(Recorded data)
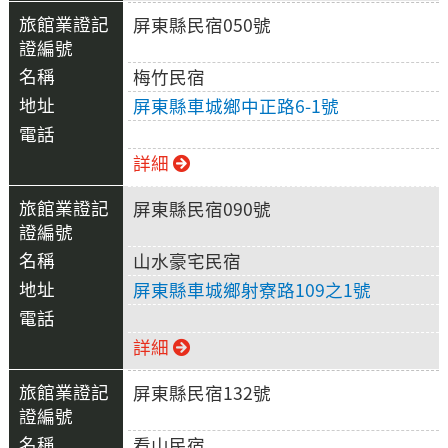
屏東縣民宿050號
梅竹民宿
屏東縣車城鄉中正路6-1號
詳細
屏東縣民宿090號
山水豪宅民宿
屏東縣車城鄉射寮路109之1號
詳細
屏東縣民宿132號
看山民宿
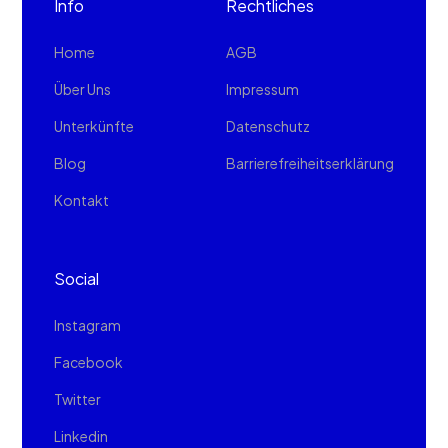
Info
Rechtliches
Home
AGB
Über Uns
Impressum
Unterkünfte
Datenschutz
Blog
Barrierefreiheitserklärung
Kontakt
Social
Instagram
Facebook
Twitter
Linkedin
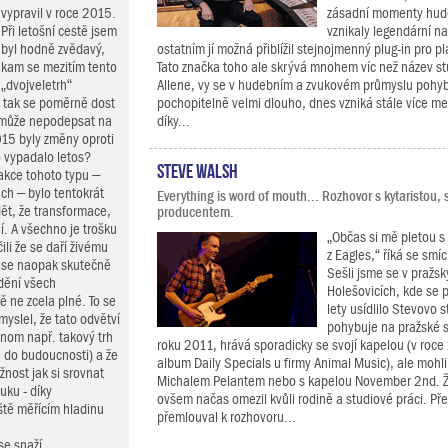
vypravil v roce 2015.
zásadní momenty hude
Při letošní cestě jsem
vznikaly legendární n
byl hodně zvědavý,
ostatním jí možná přiblížil stejnojmenný plug-in pro p
kam se mezitím tento
Tato značka toho ale skrývá mnohem víc než název st
„dvojveletrh“
Allene, vy se v hudebním a zvukovém průmyslu pohy
ě tak se poměrně dost
pochopitelně velmi dlouho, dnes vzniká stále více me
o může nepodepsat na
díky...
015 byly změny oproti
o vypadalo letos?
Steve Walsh
 akce tohoto typu –
ách – bylo tentokrát
Everything is word of mouth... Rozhovor s kytaristou,
dět, že transformace,
producentem.
í. A všechno je trošku
„Občas si mě pletou 
ili že se daří živému
z Eagles,“ říká se sm
 se naopak skutečně
Sešli jsme se v pražs
dění všech
Holešovicích, kde se 
ě ne zcela plné. To se
lety usídlilo Stevovo 
myslel, že tato odvětví
pohybuje na pražské 
enom např. takový trh
roku 2011, hrává sporadicky se svojí kapelou (v roc
 do budoucnosti) a že
album Daily Specials u firmy Animal Music), ale mohli j
žnost jak si srovnat
Michalem Pelantem nebo s kapelou November 2nd. Ž
uku - díky
ovšem načas omezil kvůli rodině a studiové práci. Před
tě měřícím hladinu
přemlouval k rozhovoru...
se snaží...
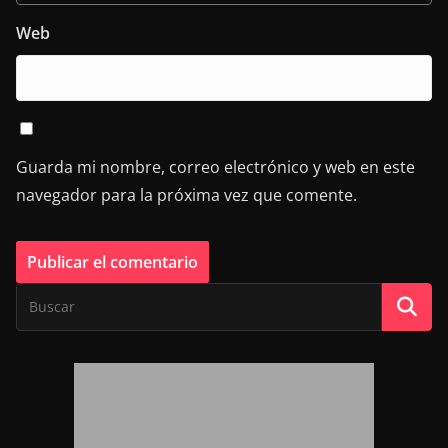
Web
Guarda mi nombre, correo electrónico y web en este
navegador para la próxima vez que comente.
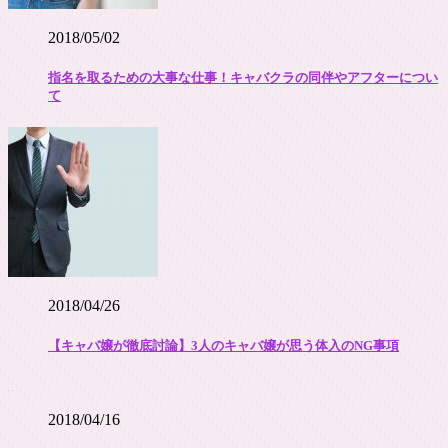
2018/05/02
指名を取るための大事な仕事！キャバクラの同伴やアフターについ
て
2018/04/26
【キャバ嬢が徹底討論】3人のキャバ嬢が思う体入のNG事項
2018/04/16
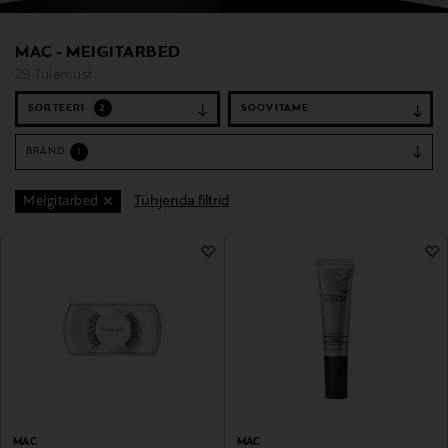
MAC - MEIGITARBED
29 Tulemust
SORTEERI
2
BRÄND
1
Tühjenda filtrid
Meigitarbed
29 Tulemust
MAC
MAC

▶ **WRITTEN TASK**: Could every line above be set down exactly, with the pictures omitted?

▶ **ANSWER SECTION**:
屏東縣民宿050號
梅竹民宿
屏東縣車城鄉中正路6-1號
詳細
屏東縣民宿090號
山水豪宅民宿
屏東縣車城鄉射寮路109之1號
詳細
屏東縣民宿132號
看山民宿
Info
Rechtliches
Home
AGB
Über Uns
Impressum
Unterkünfte
Datenschutz
Blog
Barrierefreiheitserklärung
Kontakt
Social
Instagram
Facebook
Twitter
Linkedin
vypravil v roce 2015.
zásadní momenty hude
Při letošní cestě jsem
vznikaly legendární n
byl hodně zvědavý,
ostatním jí možná přiblížil stejnojmenný plug-in pro p
kam se mezitím tento
Tato značka toho ale skrývá mnohem víc než název st
„dvojveletrh“
Allene, vy se v hudebním a zvukovém průmyslu pohy
ě tak se poměrně dost
pochopitelně velmi dlouho, dnes vzniká stále více me
o může nepodepsat na
díky...
015 byly změny oproti
o vypadalo letos?
Steve Walsh
 akce tohoto typu –
ách – bylo tentokrát
Everything is word of mouth... Rozhovor s kytaristou,
dět, že transformace,
producentem.
í. A všechno je trošku
„Občas si mě pletou 
ili že se daří živému
z Eagles,“ říká se sm
 se naopak skutečně
Sešli jsme se v pražs
dění všech
Holešovicích, kde se 
ě ne zcela plné. To se
lety usídlilo Stevovo 
myslel, že tato odvětví
pohybuje na pražské 
enom např. takový trh
roku 2011, hrává sporadicky se svojí kapelou (v roc
 do budoucnosti) a že
album Daily Specials u firmy Animal Music), ale mohli j
žnost jak si srovnat
Michalem Pelantem nebo s kapelou November 2nd. Ž
uku - díky
ovšem načas omezil kvůli rodině a studiové práci. Před
tě měřícím hladinu
přemlouval k rozhovoru...
se snaží...
Web
Guarda mi nombre, correo electrónico y web en este
navegador para la próxima vez que comente.
2018/05/02
指名を取るための大事な仕事！キャバクラの同伴やアフターについ
て
2018/04/26
【キャバ嬢が徹底討論】3人のキャバ嬢が思う体入のNG事項
2018/04/16
MAC - MEIGITARBED
29 Tulemust
SORTEERI
2
BRÄND
1
Tühjenda filtrid
Meigitarbed
29 Tulemust
MAC
MAC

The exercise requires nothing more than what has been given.